When you are in the bust phase of the credit cycle, there are no good solutions. Do you try to reflate? You can try to, and you will succeed (sort of), if the Fed Funds rate maintains a respectable positive value that does not kill savers. But you might not succeed, because there is not enough interest margin available to capitalize today. That is where we are today, and so the Fed moves on to QE, where any asset can be financed via the Fed’s fiat.
The best policy focuses on the booms, and seeks to limit excesses. It seeks to deliver pain in the bust phase to those who made bad lending decisions. Had the Fed allowed real pain to be delivered to the banks in the late 80s and early 90s, we wouldn’t be having our current problems. The Fed lowered rates far lower than was needed, and kept them there until a crisis erupted, forcing change.
Had the Treasury and the Fed let Mexico fail in 1994, and let the stupid Americans who had put money into cetes lose money, we would have been better off now. If losses are not delivered to those who deserve them imbalances build up.
The same applies to the 1997 Asian crisis, Russia/LTCM, the popping of the tech bubble, and the response of the Fed flooding the system with liquidity. Too much, and too long — it set us up for the housing/financial bubble of which we are now in the aftermath.
So, when the latest crisis hit in 2008, I took up the lonely position of suggesting failure was the better solution. If the government had to get involved, let it be a DIP lender. If it had to meddle in the creation of credit, create a bunch of new mutual banks.
But as I mentioned in the first paragraph, when the big bust hits, and Fed funds drops to zero, all solutions are pretty useless. At that level, normal monetary policy can no longer cause revaluations of asset prices (and liabilities), allowing the reflation of assets with low ROAs. That is, until QE appears, leading to temporary inflation of assets through sucking in a decent chunk of the safest part of the intermediate fixed-income universe, forcing a temporary increase in risk taking.
I would argue that the best thing one can do in the bust, whether as an individual/policymaker is to ask what you would like the next boom to look like. Parallel examples (Individual/Policymaker)
- What level of safety will you maintain? / are you willing to see the economy grow more slowly in the short-run, if it leads to better long-term growth?
- How will you avoid getting caught up in euphoria? / how will you resist the political pressure from concentrated interests asking you to twist regulation/legislation their way?
- Will you avoid too much debt, particularly short-term debt? / Will you fight to keep systemic leverage low, and keep the asset-liability mismatch at the banks low?
And more for policymakers:
- Do you want the unaccountable (to the voters, and also Congress) Fed to have such influence?
- Will you adopt policies that discourage steep yield curves?
- Will you raise FDIC fees to economically fair levels, till you begin to see a few banks walk away?
- Are you willing to invest in a regulatory structure that can and will say no to the banks?
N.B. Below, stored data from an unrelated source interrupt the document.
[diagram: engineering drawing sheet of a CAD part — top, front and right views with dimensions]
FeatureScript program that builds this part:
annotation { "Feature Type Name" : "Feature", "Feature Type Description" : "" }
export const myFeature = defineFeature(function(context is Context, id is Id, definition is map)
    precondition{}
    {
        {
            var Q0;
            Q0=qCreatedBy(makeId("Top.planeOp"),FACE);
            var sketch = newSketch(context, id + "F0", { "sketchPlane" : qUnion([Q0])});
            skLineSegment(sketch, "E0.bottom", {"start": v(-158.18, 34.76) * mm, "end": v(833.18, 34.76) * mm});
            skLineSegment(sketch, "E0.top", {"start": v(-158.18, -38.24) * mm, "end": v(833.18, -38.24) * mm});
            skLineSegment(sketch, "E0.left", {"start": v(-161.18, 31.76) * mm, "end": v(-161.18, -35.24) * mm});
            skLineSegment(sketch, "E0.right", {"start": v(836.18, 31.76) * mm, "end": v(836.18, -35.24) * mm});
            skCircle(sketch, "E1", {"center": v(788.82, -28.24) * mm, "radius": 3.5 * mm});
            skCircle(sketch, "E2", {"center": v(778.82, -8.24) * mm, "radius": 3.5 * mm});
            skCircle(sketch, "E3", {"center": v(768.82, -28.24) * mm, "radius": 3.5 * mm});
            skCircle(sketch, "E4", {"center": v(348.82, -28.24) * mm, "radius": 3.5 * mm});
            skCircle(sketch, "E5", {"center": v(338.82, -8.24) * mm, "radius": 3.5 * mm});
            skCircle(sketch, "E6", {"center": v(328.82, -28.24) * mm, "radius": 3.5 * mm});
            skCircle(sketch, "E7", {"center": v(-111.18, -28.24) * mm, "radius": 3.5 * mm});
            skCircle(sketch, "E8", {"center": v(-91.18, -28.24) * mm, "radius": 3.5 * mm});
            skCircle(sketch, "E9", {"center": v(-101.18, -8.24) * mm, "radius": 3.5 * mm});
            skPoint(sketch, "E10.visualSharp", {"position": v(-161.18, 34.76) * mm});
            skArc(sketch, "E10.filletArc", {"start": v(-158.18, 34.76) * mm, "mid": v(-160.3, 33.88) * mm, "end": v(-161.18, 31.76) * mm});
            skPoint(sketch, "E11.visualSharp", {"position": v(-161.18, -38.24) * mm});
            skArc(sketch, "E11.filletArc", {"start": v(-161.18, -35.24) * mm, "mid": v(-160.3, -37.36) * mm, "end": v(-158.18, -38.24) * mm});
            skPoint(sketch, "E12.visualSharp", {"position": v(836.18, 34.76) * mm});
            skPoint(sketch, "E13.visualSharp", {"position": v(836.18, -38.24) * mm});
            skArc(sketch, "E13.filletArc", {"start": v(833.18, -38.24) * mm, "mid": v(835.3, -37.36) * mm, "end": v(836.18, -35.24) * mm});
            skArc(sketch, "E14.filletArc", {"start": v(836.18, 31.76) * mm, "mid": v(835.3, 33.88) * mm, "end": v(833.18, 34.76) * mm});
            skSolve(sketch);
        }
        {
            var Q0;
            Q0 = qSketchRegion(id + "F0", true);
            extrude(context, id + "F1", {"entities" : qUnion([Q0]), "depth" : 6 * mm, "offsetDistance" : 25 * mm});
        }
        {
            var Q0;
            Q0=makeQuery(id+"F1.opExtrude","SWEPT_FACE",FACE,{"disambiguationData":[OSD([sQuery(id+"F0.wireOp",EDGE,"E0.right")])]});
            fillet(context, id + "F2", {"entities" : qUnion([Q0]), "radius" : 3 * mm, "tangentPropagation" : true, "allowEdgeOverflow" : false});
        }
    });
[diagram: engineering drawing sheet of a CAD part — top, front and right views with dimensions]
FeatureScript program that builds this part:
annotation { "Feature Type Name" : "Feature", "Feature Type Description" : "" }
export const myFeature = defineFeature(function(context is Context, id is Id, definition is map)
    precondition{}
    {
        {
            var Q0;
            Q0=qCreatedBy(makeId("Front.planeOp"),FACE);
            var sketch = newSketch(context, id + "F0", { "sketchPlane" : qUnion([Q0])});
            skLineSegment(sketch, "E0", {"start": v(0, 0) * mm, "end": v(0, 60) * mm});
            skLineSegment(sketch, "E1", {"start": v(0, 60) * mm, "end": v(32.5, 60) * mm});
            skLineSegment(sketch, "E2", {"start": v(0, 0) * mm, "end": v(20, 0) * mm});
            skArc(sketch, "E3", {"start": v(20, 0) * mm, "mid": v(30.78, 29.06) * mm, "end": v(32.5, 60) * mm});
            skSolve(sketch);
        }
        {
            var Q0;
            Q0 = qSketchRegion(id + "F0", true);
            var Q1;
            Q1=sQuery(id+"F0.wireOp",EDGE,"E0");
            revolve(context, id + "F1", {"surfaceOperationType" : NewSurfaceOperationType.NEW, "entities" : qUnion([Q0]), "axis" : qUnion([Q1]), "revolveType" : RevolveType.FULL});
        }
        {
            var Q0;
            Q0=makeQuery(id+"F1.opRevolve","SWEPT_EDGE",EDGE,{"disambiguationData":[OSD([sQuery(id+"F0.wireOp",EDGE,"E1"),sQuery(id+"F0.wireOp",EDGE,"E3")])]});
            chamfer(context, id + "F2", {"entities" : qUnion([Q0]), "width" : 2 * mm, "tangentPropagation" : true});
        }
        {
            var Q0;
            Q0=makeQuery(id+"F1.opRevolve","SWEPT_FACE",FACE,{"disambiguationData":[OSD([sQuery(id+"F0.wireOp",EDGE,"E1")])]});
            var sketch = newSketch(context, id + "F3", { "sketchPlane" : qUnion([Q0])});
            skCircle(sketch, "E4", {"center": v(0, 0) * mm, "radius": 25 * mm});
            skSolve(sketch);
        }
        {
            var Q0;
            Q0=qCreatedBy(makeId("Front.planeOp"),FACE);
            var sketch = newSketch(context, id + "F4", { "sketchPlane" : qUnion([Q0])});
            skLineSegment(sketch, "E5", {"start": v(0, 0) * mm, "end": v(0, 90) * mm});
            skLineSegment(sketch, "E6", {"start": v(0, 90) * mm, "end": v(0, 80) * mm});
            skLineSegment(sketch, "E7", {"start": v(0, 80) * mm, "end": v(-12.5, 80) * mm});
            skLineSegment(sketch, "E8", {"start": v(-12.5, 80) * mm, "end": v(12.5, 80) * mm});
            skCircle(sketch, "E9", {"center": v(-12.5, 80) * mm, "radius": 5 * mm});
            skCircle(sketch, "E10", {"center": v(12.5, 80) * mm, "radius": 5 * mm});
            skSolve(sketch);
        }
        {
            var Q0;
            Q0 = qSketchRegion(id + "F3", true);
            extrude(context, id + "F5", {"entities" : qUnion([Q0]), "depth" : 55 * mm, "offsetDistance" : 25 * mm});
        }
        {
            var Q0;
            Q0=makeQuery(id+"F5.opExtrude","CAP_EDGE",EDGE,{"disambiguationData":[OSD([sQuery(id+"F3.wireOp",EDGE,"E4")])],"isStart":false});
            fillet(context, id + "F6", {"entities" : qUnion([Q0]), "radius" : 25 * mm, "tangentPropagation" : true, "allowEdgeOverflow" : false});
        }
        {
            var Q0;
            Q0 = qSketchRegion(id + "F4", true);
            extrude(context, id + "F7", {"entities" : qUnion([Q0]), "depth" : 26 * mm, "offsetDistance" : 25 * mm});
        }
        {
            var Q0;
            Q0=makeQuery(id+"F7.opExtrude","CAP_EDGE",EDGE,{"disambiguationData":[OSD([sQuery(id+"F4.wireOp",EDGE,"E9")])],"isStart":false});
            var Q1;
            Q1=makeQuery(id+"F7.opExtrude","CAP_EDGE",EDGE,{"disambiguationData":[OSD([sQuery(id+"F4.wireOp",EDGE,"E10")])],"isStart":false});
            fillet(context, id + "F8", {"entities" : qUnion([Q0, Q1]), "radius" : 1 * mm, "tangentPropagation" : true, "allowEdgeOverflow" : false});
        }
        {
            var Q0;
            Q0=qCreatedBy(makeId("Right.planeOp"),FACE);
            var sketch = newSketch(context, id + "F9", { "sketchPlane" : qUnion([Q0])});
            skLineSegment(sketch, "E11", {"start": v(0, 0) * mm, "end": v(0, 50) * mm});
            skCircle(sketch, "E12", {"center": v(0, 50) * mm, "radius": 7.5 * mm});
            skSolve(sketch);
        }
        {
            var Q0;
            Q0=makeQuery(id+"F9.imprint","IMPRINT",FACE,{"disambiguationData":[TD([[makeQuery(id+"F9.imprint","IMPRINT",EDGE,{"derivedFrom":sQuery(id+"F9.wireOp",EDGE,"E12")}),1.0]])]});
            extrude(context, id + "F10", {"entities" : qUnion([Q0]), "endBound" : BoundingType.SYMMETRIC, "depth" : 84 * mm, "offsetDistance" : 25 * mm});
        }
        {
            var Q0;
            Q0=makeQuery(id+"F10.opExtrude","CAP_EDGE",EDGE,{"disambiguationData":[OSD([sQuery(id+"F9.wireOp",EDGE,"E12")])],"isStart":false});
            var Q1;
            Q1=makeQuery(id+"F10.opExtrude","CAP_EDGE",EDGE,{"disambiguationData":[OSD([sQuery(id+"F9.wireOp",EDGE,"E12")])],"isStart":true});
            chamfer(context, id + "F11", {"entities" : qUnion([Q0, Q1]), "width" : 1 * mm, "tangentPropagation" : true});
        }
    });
- Or, are you willing to break the banks up, end interstate banking, and let the states regulate the banks? (Remember, state insurance regulators did relatively well through this crisis… AIG was mainly a derivatives failure.)
- Are you willing to regulate derivatives as insurance contracts, with something similar to an insurable interest doctrine?
- Do you really want to continue to farm out credit policy to the rating agencies?
- Are you willing to create a better accounting system based on current net worth, rather than dated historical cost figures?
In the same mold, I would add that it is during the boom that you want to consider what you want the next bust to look like. For example, will you accept more frequent and sharper small busts in order to avoid a big bust?
You can limitedly control your own exposure to the next boom/bust; it depends how much you want to manage your time horizons, and limit your potential outcomes. As for policymakers, I am less optimistic due to regulatory capture, and short-term opportunism. Regardless, you are better off if you plan for the longer term; society as a whole would be better off if policymakers did the same.